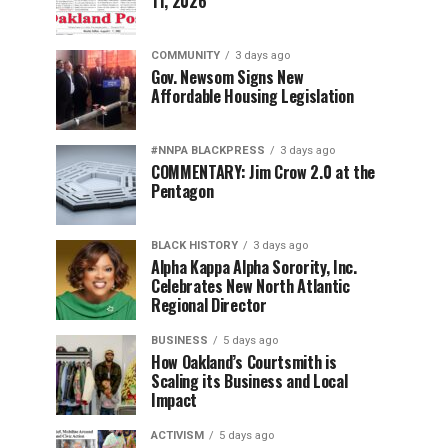
11, 2026
COMMUNITY
3 days ago
Gov. Newsom Signs New
Affordable Housing Legislation
#NNPA BLACKPRESS
3 days ago
COMMENTARY: Jim Crow 2.0 at the
Pentagon
BLACK HISTORY
3 days ago
Alpha Kappa Alpha Sorority, Inc.
Celebrates New North Atlantic
Regional Director
BUSINESS
5 days ago
How Oakland’s Courtsmith is
Scaling its Business and Local
Impact
ACTIVISM
5 days ago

--

:: WHAT YOU WILL DO ::
Convert every line of text in all the data above into a numbered list, omitting blank lines and leaving the pictures out.

:: REPLY ::
1. 11, 2026
2. COMMUNITY
3. 3 days ago
4. Gov. Newsom Signs New
5. Affordable Housing Legislation
6. #NNPA BLACKPRESS
7. 3 days ago
8. COMMENTARY: Jim Crow 2.0 at the
9. Pentagon
10. BLACK HISTORY
11. 3 days ago
12. Alpha Kappa Alpha Sorority, Inc.
13. Celebrates New North Atlantic
14. Regional Director
15. BUSINESS
16. 5 days ago
17. How Oakland’s Courtsmith is
18. Scaling its Business and Local
19. Impact
20. ACTIVISM
21. 5 days ago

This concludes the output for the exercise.